The Centers For Disease Control has been posting the comments it sought from the public to help determine when to lift its no-sail order, and the majority of the 1,000+ remarks received so far have been decidedly in favor of allowing ships back on the seas.
TravelPulse took a look at many of the comments published so far, and the prevailing sentiment is that people are ready to cruise again.
“We need to learn how to live with a virus that has a very very high survival rate, 99.9% if you include all the people that have had it but did not report it,” wrote one respondent. “Let the cruise ships survive. If you continue to hold them down you’ll destroy an industry which will have far worse implications than the virus could inflict. I trust that ships will be safer than the average restaurant. Do NOT push back sailings any more! Stop interfering with our lives and making matters worse!”
A week after extending its no-sail order through September 30, 2020, the CDC on July 21 sought public input before making any further decisions on whether cruise lines can start sailing again.
The government agency put a notice in the Federal Register asking for comments from the public on “cruise ship planning and infrastructure (and) resumption of passenger operations,” among other items in a 28-question survey.
The deadline is September 21.
“I say have us sign waivers prior to boarding that says we will not hold cruise or cdc responsible for cruising. that we understand risks. limit capacity on ships, make masks mandatory if getting off the cruise but not on the cruise. have alot of sanitizer stations acceptable; close off bathrooms have us use our room bathrooms,” one person wrote. “IT’S TIME TO SAIL!!! we have waited long enough! who knows when the virus will go away. if we can sail during flu season we can sail during this too!!!!!!”

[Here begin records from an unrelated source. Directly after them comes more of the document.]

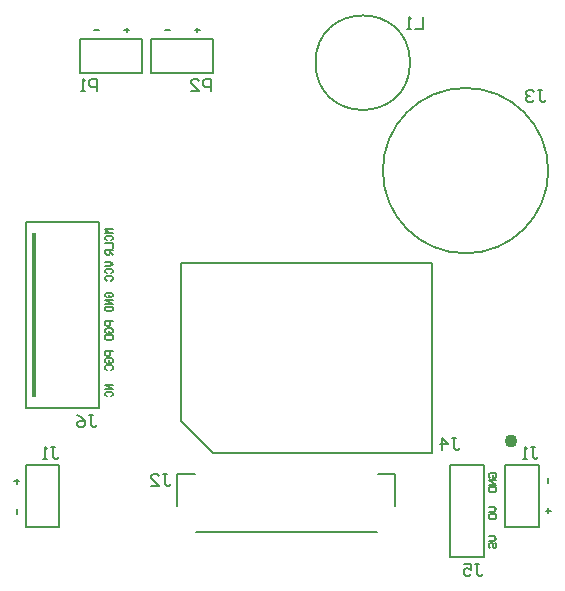
<source format=gbo>
G04 Layer_Color=32896*
%FSLAX44Y44*%
%MOMM*%
G71*
G01*
G75*
%ADD17C,0.2000*%
%ADD47C,1.1000*%
%ADD48R,0.3000X14.0000*%
%ADD49C,0.1500*%
D17*
X465000Y367000D02*
G03*
X465000Y367000I-70000J0D01*
G01*
X348000Y458400D02*
G03*
X348000Y458400I-40000J0D01*
G01*
X22776Y117462D02*
X51224D01*
Y65000D02*
Y117462D01*
X22776Y65000D02*
X51224D01*
X22776D02*
Y117462D01*
X428776Y65538D02*
X457224D01*
X428776D02*
Y118000D01*
X457224D01*
Y65538D02*
Y118000D01*
X320700Y110000D02*
X335700D01*
X150700D02*
X165700D01*
X166700Y61000D02*
X319700D01*
X150700Y83000D02*
Y110000D01*
X335700Y83000D02*
Y110000D01*
X181250Y127750D02*
X367000D01*
X154250Y154750D02*
X181250Y127750D01*
X154250Y154750D02*
Y289000D01*
X367000Y127750D02*
Y289000D01*
X154250D02*
X367000D01*
X381776Y117462D02*
X410224D01*
Y39738D02*
Y117462D01*
X381776Y39738D02*
X410224D01*
X381776D02*
Y117462D01*
X23266Y165760D02*
X84734D01*
Y323240D01*
X23266D02*
X84734D01*
X23266Y165760D02*
Y323240D01*
X121462Y449776D02*
Y478224D01*
X69000Y449776D02*
X121462D01*
X69000D02*
Y478224D01*
X121462D01*
X181462Y449776D02*
Y478224D01*
X129000Y449776D02*
X181462D01*
X129000D02*
Y478224D01*
X181462D01*
X403335Y33997D02*
X406668D01*
X405002D01*
Y25666D01*
X406668Y24000D01*
X408334D01*
X410000Y25666D01*
X393339Y33997D02*
X400003D01*
Y28998D01*
X396671Y30665D01*
X395005D01*
X393339Y28998D01*
Y25666D01*
X395005Y24000D01*
X398337D01*
X400003Y25666D01*
X456335Y434997D02*
X459668D01*
X458002D01*
Y426666D01*
X459668Y425000D01*
X461334D01*
X463000Y426666D01*
X453003Y433331D02*
X451337Y434997D01*
X448005D01*
X446339Y433331D01*
Y431665D01*
X448005Y429998D01*
X449671D01*
X448005D01*
X446339Y428332D01*
Y426666D01*
X448005Y425000D01*
X451337D01*
X453003Y426666D01*
X450085Y132997D02*
X453418D01*
X451752D01*
Y124666D01*
X453418Y123000D01*
X455084D01*
X456750Y124666D01*
X446753Y123000D02*
X443421D01*
X445087D01*
Y132997D01*
X446753Y131331D01*
X43836Y132997D02*
X47168D01*
X45502D01*
Y124666D01*
X47168Y123000D01*
X48834D01*
X50500Y124666D01*
X40503Y123000D02*
X37171D01*
X38837D01*
Y132997D01*
X40503Y131331D01*
X179500Y434250D02*
Y444247D01*
X174502D01*
X172836Y442581D01*
Y439248D01*
X174502Y437582D01*
X179500D01*
X162839Y434250D02*
X169503D01*
X162839Y440914D01*
Y442581D01*
X164505Y444247D01*
X167837D01*
X169503Y442581D01*
X82750Y434250D02*
Y444247D01*
X77752D01*
X76086Y442581D01*
Y439248D01*
X77752Y437582D01*
X82750D01*
X72753Y434250D02*
X69421D01*
X71087D01*
Y444247D01*
X72753Y442581D01*
X359000Y496997D02*
Y487000D01*
X352336D01*
X349003D02*
X345671D01*
X347337D01*
Y496997D01*
X349003Y495331D01*
X76335Y159997D02*
X79668D01*
X78001D01*
Y151666D01*
X79668Y150000D01*
X81334D01*
X83000Y151666D01*
X66339Y159997D02*
X69671Y158330D01*
X73003Y154998D01*
Y151666D01*
X71337Y150000D01*
X68005D01*
X66339Y151666D01*
Y153332D01*
X68005Y154998D01*
X73003D01*
X383586Y140247D02*
X386918D01*
X385252D01*
Y131916D01*
X386918Y130250D01*
X388584D01*
X390250Y131916D01*
X375255Y130250D02*
Y140247D01*
X380253Y135248D01*
X373589D01*
X139086Y109997D02*
X142418D01*
X140752D01*
Y101666D01*
X142418Y100000D01*
X144084D01*
X145750Y101666D01*
X129089Y100000D02*
X135753D01*
X129089Y106664D01*
Y108331D01*
X130755Y109997D01*
X134087D01*
X135753Y108331D01*
D47*
X433400Y138000D02*
D03*
D48*
X30000Y244500D02*
D03*
D49*
X15001Y80500D02*
Y76501D01*
Y106000D02*
Y102001D01*
X13002Y104001D02*
X17000D01*
X464999Y102500D02*
Y106499D01*
Y77000D02*
Y80999D01*
X466998Y78999D02*
X463000D01*
X415132Y82156D02*
X419131D01*
X421130Y80157D01*
X419131Y78157D01*
X415132D01*
Y73159D02*
Y75158D01*
X416132Y76158D01*
X420130D01*
X421130Y75158D01*
Y73159D01*
X420130Y72159D01*
X416132D01*
X415132Y73159D01*
X415002Y57500D02*
X419001D01*
X421000Y55501D01*
X419001Y53501D01*
X415002D01*
X416002Y47503D02*
X415002Y48503D01*
Y50502D01*
X416002Y51502D01*
X417001D01*
X418001Y50502D01*
Y48503D01*
X419001Y47503D01*
X420000D01*
X421000Y48503D01*
Y50502D01*
X420000Y51502D01*
X416002Y107001D02*
X415002Y108001D01*
Y110000D01*
X416002Y111000D01*
X420000D01*
X421000Y110000D01*
Y108001D01*
X420000Y107001D01*
X418001D01*
Y109001D01*
X421000Y105002D02*
X415002D01*
X421000Y101003D01*
X415002D01*
Y99004D02*
X421000D01*
Y96005D01*
X420000Y95005D01*
X416002D01*
X415002Y96005D01*
Y99004D01*
X96164Y185826D02*
X90166D01*
X96164Y181827D01*
X90166D01*
X91166Y175829D02*
X90166Y176829D01*
Y178828D01*
X91166Y179828D01*
X95164D01*
X96164Y178828D01*
Y176829D01*
X95164Y175829D01*
X96164Y214274D02*
X90166D01*
Y211275D01*
X91166Y210275D01*
X93165D01*
X94165Y211275D01*
Y214274D01*
X91166Y204277D02*
X90166Y205277D01*
Y207276D01*
X91166Y208276D01*
X95164D01*
X96164Y207276D01*
Y205277D01*
X95164Y204277D01*
X93165D01*
Y206277D01*
X91166Y198279D02*
X90166Y199279D01*
Y201278D01*
X91166Y202278D01*
X95164D01*
X96164Y201278D01*
Y199279D01*
X95164Y198279D01*
X96164Y239420D02*
X90166D01*
Y236421D01*
X91166Y235421D01*
X93165D01*
X94165Y236421D01*
Y239420D01*
X91166Y229423D02*
X90166Y230423D01*
Y232422D01*
X91166Y233422D01*
X95164D01*
X96164Y232422D01*
Y230423D01*
X95164Y229423D01*
X93165D01*
Y231423D01*
X90166Y227424D02*
X96164D01*
Y224425D01*
X95164Y223425D01*
X91166D01*
X90166Y224425D01*
Y227424D01*
X91166Y259805D02*
X90166Y260805D01*
Y262804D01*
X91166Y263804D01*
X95164D01*
X96164Y262804D01*
Y260805D01*
X95164Y259805D01*
X93165D01*
Y261805D01*
X96164Y257806D02*
X90166D01*
X96164Y253807D01*
X90166D01*
Y251808D02*
X96164D01*
Y248809D01*
X95164Y247809D01*
X91166D01*
X90166Y248809D01*
Y251808D01*
X96164Y317906D02*
X90166D01*
X92165Y315907D01*
X90166Y313907D01*
X96164D01*
X91166Y307909D02*
X90166Y308909D01*
Y310908D01*
X91166Y311908D01*
X95164D01*
X96164Y310908D01*
Y308909D01*
X95164Y307909D01*
X90166Y305910D02*
X96164D01*
Y301911D01*
Y299912D02*
X90166D01*
Y296913D01*
X91166Y295913D01*
X93165D01*
X94165Y296913D01*
Y299912D01*
Y297913D02*
X96164Y295913D01*
X90166Y289966D02*
X94165D01*
X96164Y287967D01*
X94165Y285967D01*
X90166D01*
X91166Y279969D02*
X90166Y280969D01*
Y282968D01*
X91166Y283968D01*
X95164D01*
X96164Y282968D01*
Y280969D01*
X95164Y279969D01*
X91166Y273971D02*
X90166Y274971D01*
Y276970D01*
X91166Y277970D01*
X95164D01*
X96164Y276970D01*
Y274971D01*
X95164Y273971D01*
X84500Y485999D02*
X80501D01*
X110000D02*
X106001D01*
X108001Y487998D02*
Y484000D01*
X144500Y485999D02*
X140501D01*
X170000D02*
X166001D01*
X168001Y487999D02*
Y484000D01*
M02*

</source>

There were, of course, some concerns.
“Since the CDC is looking at opening up Cruise dates the first of October, and most school age children will be in school, this means a majority of cruisers will be older and among the more vulnerable to catching infections. The fact that a lot of cruises leave out of Texas and Florida ports, 2 major hot spots currently, this just increases the risk,” commented one man. “The fact that most cruises offer buffet dinning, close pool side seating and show seating, again increases the risk. Having been on many cruises I cannot see how social distancing will be enforced. On a cruise I paid for before in the fall of 2019 for this October 2020, the ship was almost at maximum capacity when I made our reservations. So limiting the number of passengers does not seem possible. I feel the CDC should push out the date to open US Cruising till 2021, to give cruise lines a chance to book cruises with decreased capacity minimizing the risk to passengers.”

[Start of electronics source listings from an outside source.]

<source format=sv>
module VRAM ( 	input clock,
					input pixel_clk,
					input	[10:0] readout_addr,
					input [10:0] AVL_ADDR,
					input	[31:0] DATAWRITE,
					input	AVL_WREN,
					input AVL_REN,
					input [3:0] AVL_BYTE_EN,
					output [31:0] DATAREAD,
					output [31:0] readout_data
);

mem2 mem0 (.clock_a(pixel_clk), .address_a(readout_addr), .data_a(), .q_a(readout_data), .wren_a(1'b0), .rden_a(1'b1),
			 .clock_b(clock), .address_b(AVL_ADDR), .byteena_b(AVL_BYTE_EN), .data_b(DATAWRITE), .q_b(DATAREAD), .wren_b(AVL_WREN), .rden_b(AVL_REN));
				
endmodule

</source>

Questions on the survey include such queries as “What mental health services should cruise ship operators provide to crew and passengers during quarantine or isolation?” and “What precautions should the cruise line industry take to safely disembark passengers and crew without transmitting COVID-19 into local seaport communities?” as well as “What innovations should cruise ship operators develop to reduce transmission of COVID-19 on board ships and how would these innovations be effective?”

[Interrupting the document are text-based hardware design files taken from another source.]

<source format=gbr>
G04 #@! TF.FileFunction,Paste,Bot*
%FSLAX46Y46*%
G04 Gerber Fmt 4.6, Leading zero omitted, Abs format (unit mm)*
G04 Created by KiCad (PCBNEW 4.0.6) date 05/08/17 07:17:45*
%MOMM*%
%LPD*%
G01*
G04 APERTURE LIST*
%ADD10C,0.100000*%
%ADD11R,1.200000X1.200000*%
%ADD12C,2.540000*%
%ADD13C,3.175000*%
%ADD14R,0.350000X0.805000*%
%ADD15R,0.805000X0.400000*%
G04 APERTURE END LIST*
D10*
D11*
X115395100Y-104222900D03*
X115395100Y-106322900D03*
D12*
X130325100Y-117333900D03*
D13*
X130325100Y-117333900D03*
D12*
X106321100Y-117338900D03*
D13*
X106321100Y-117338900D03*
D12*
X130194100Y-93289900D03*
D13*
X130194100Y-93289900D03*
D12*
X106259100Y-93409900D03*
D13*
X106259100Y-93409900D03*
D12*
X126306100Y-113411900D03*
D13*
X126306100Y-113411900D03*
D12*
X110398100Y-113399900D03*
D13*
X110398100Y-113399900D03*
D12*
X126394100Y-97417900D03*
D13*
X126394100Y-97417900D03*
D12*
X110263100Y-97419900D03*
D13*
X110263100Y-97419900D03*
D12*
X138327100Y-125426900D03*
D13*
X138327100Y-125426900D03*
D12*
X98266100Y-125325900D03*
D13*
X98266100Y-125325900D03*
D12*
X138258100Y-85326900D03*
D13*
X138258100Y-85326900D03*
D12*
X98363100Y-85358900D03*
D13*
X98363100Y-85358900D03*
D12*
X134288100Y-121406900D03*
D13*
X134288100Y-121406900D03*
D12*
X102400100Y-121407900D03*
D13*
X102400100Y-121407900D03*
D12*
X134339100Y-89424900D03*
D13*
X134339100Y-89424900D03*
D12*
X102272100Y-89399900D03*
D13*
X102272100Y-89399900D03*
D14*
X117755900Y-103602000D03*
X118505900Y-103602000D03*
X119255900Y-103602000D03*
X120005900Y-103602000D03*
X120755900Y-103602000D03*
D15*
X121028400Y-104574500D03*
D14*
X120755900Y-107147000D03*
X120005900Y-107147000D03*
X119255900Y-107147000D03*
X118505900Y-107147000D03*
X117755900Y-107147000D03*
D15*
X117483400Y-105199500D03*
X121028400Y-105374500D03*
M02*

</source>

One person responded angrily to that last one.
“It is totally ridiculous to ask that question. This will be transmitted anywhere in the world, not just on ships. They should indeed have the right to quarantine ill passengers/crew, make sure hands are washed, temperatures taken frequently for now. Masks are worthless,” the person wrote.
Added another person: “I have read some information via various news sources about the joint venture of Royal Caribbean & Norwegian cruise lines to develop a document of new safety protocols & processes. While not all-encompassing, these new protocols & processes for keeping guests & crew safe, ultimate sanitation, etc., has made me feel confident that the cruise lines are taking COVID-19 very seriously. The panels, clearly made up of people with specific backgrounds to provide expertise & advice are the best of the best. It would seem to reason that a great amount of effort & time went into the document that will be provided to the CDC for review & acceptance. I am hopeful the CDC trusts in those who contributed to the document, accepts the cruise lines proposals & ends the no sail order.”